**REQUIRED ACTION:** Only the lines below from the one that holds "Sekretariát" through the one that holds "schiefgehen." should appear in the answer, copied exactly, end lines included and pictures omitted.

**DATA FOR THE TASK:**
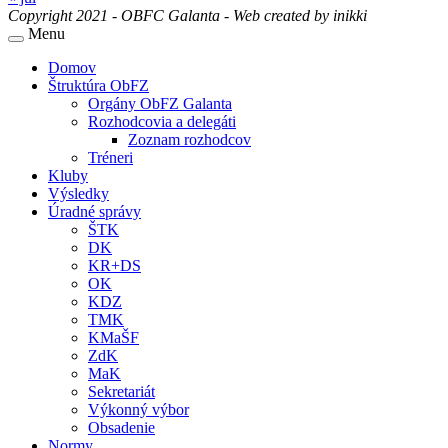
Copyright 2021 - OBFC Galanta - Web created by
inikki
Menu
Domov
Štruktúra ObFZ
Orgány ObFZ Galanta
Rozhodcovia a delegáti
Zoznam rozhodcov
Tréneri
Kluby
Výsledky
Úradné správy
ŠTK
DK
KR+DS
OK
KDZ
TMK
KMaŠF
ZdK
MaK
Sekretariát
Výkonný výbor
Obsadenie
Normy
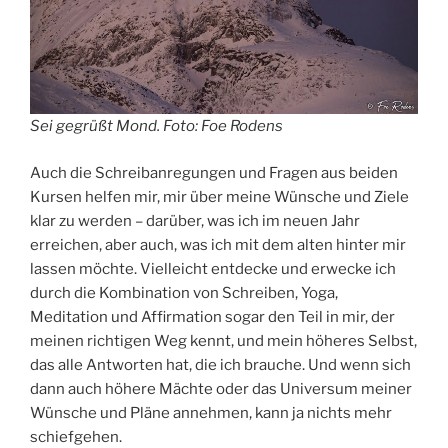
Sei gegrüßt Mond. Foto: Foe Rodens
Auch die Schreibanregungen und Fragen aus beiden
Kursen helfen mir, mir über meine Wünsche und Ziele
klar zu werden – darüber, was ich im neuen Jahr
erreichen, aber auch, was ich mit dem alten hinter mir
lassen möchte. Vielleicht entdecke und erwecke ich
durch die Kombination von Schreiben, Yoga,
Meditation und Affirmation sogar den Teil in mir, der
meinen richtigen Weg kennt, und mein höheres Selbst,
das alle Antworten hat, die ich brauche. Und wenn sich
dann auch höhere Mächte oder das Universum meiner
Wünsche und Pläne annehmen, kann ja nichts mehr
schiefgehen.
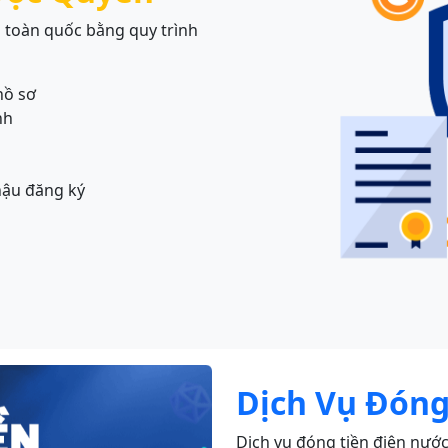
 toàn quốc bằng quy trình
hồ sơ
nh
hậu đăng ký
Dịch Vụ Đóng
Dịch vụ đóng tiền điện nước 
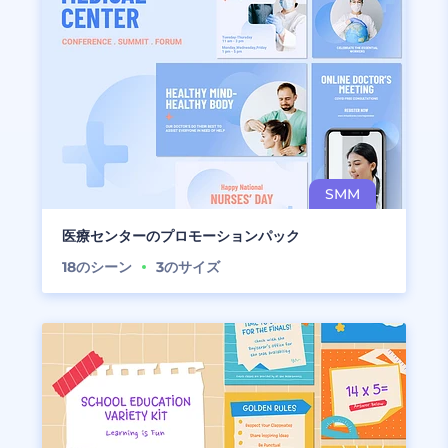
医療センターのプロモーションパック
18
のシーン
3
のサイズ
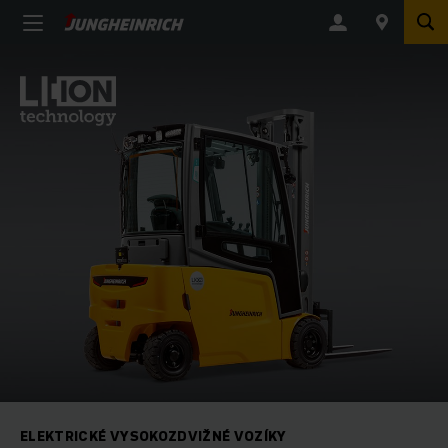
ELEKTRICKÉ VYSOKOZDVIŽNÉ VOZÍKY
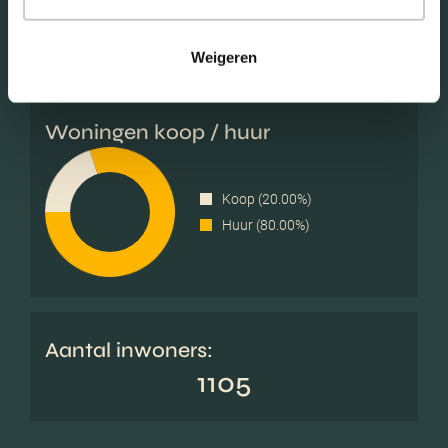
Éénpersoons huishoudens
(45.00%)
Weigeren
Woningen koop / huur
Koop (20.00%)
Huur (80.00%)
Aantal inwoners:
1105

**YOUR RESPONSE:**
Sekretariát
Výkonný výbor
Obsadenie
Normy
Sei gegrüßt Mond. Foto: Foe Rodens
Auch die Schreibanregungen und Fragen aus beiden
Kursen helfen mir, mir über meine Wünsche und Ziele
klar zu werden – darüber, was ich im neuen Jahr
erreichen, aber auch, was ich mit dem alten hinter mir
lassen möchte. Vielleicht entdecke und erwecke ich
durch die Kombination von Schreiben, Yoga,
Meditation und Affirmation sogar den Teil in mir, der
meinen richtigen Weg kennt, und mein höheres Selbst,
das alle Antworten hat, die ich brauche. Und wenn sich
dann auch höhere Mächte oder das Universum meiner
Wünsche und Pläne annehmen, kann ja nichts mehr
schiefgehen.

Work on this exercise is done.